For the vegetable juice

Blend tomatoes, cucumber, bell peppers, water, pinch of salt. Filter through a cheesecloth.

Add a small amount of sweet and sour sauce. Thicken with xanthan gum.

For the basil pesto

Wash and dry basil. Place all ingredients in the Paco Jet and cool.

Blend lightly and freeze, mixing at least twice for smoothness.

For the Mozzarella threads

Slice the mozzarella and allow to drain at room temperature. Vacuum seal.

Heat with steam at 80°C for 1 minute. Flatten with a rolling pin and slice into thin strips.  

For the Tomato coulis

Wash tomatoes and blend well.

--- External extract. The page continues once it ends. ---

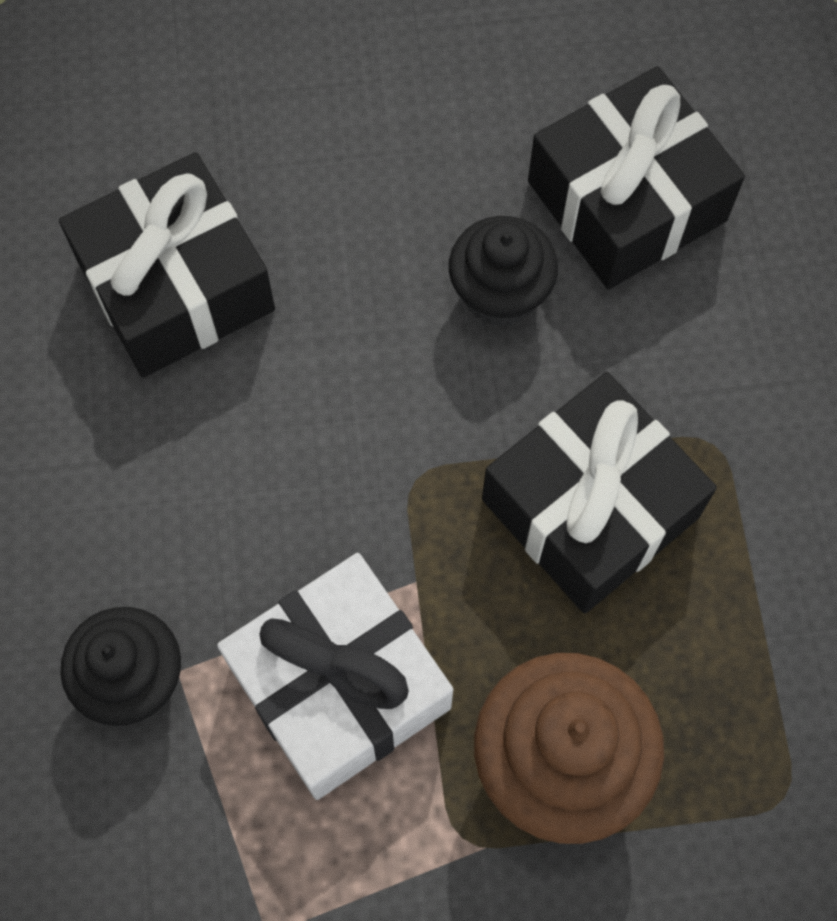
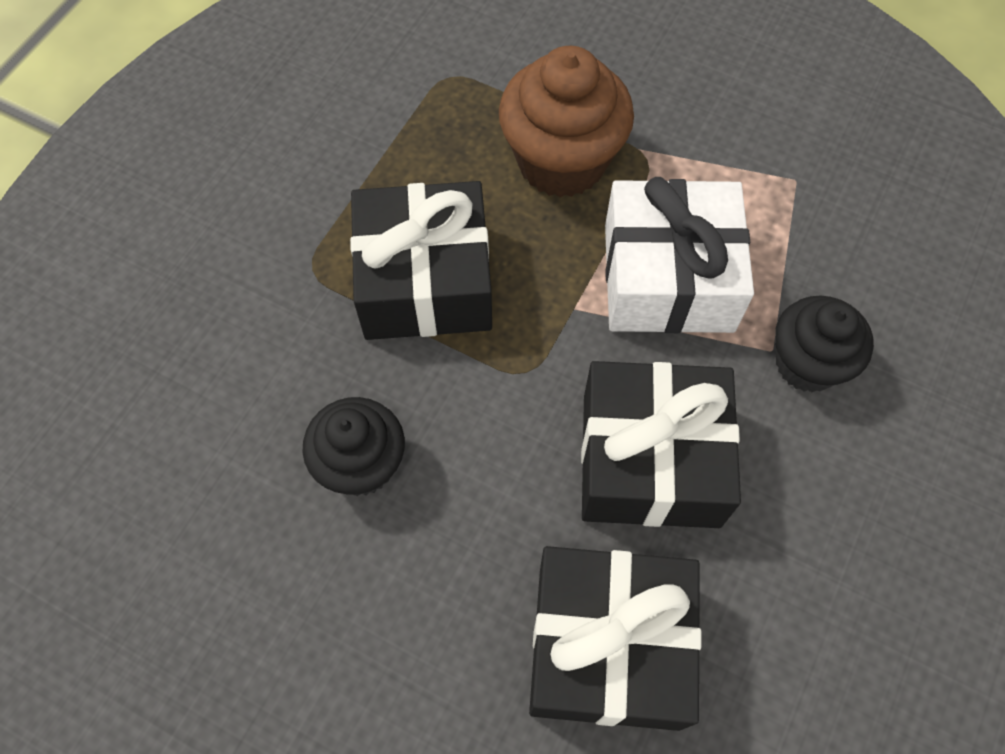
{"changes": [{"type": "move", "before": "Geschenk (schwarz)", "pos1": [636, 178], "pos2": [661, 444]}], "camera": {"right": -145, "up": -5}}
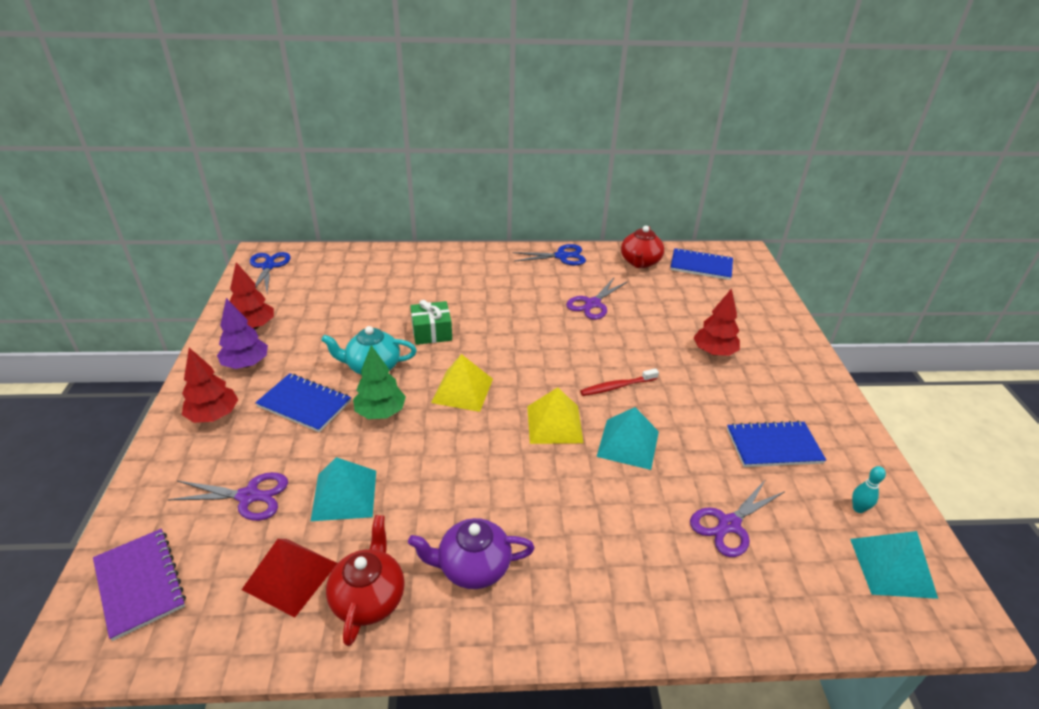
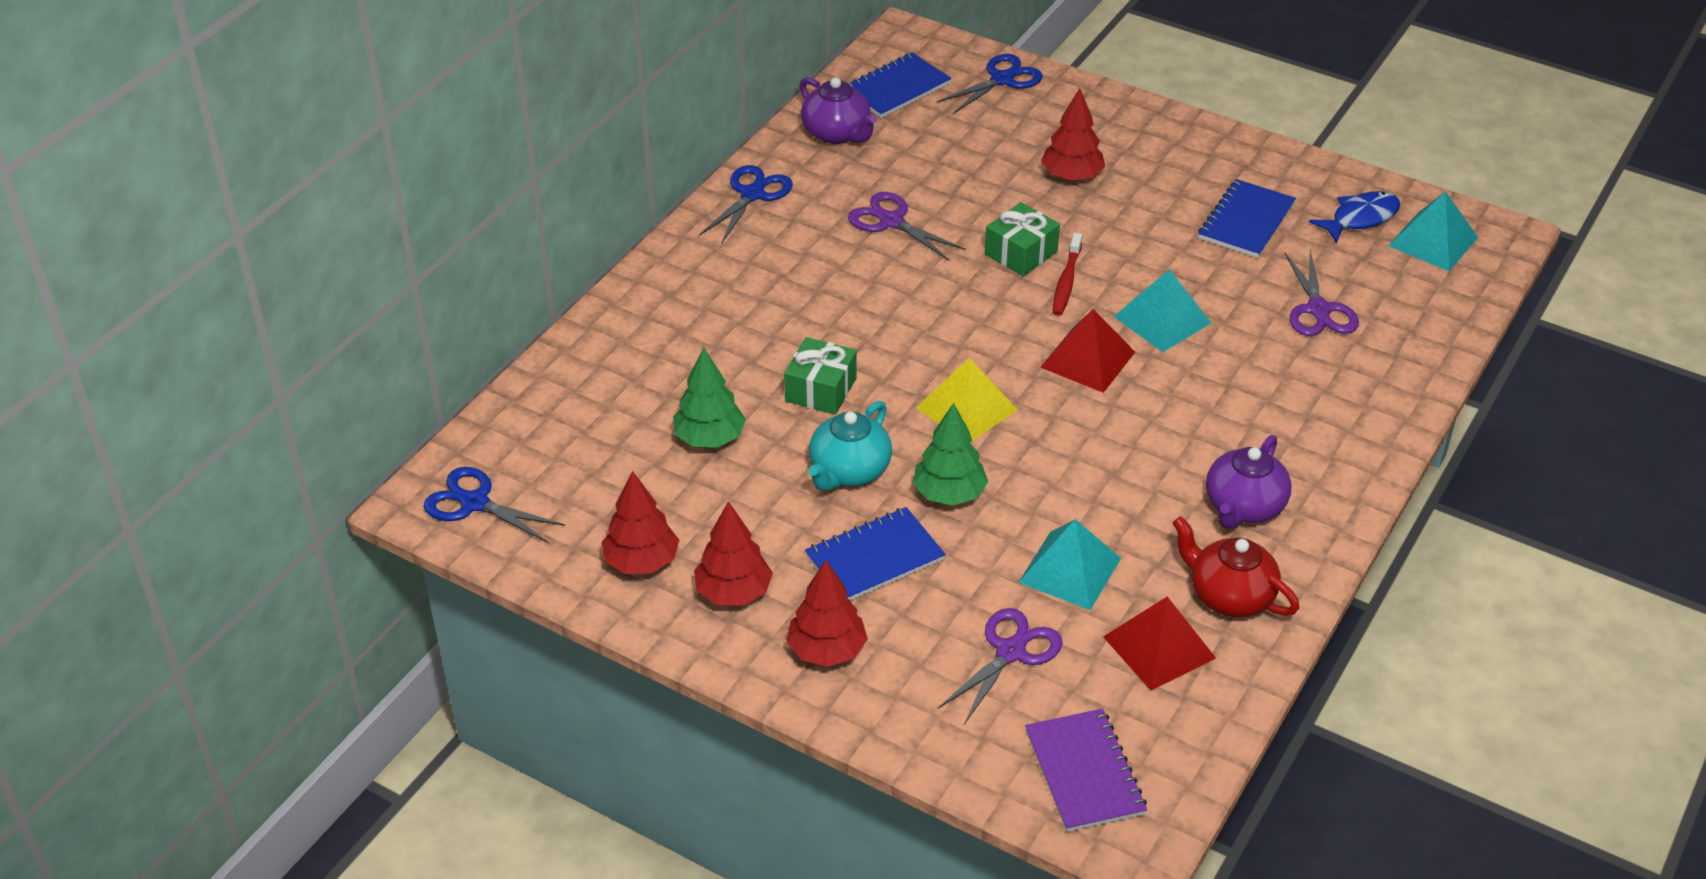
{"changes": [{"type": "insert", "after": "Baum (grün)", "pos2": [709, 398]}, {"type": "insert", "after": "Schere (blau)", "pos2": [990, 84]}, {"type": "insert", "after": "Geschenk (grün)", "pos2": [1022, 239]}, {"type": "replace", "before": "Bowlingkegel (türkis)", "after": "Fisch (blau)", "pos1": [869, 489], "pos2": [1354, 217]}, {"type": "recolor", "before": "Baum (lila)", "after": "Baum (rot)", "pos1": [242, 333], "pos2": [733, 553]}, {"type": "recolor", "before": "Pyramide (gelb)", "after": "Pyramide (rot)", "pos1": [555, 415], "pos2": [1087, 351]}, {"type": "recolor", "before": "Teekanne (rot)", "after": "Teekanne (lila)", "pos1": [642, 247], "pos2": [838, 110]}, {"type": "rotate", "before": "Notizbuch (lila)", "pos1": [139, 585], "pos2": [1086, 770], "turn": 75}, {"type": "rotate", "before": "Schere (lila)", "pos1": [596, 299], "pos2": [907, 226], "turn": 150}], "camera": {"right": -55, "up": 5}}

Filter and mix with the remaining ingredients.

For the bread needles

Blend all ingredients and fill a pastry bag with the mixture.

Squeeze needle shapes onto a silicone baking mat (Silpat).

Bake in 100°C oven with 75 per cent humidity for 4 minutes.

Bake at 135°C in a dry oven with open valve for another 10 minutes.


Spread the tomato coulis, position the couscous ball, decorate by skewering it with the bread needles, and sprinkle with essence of basil.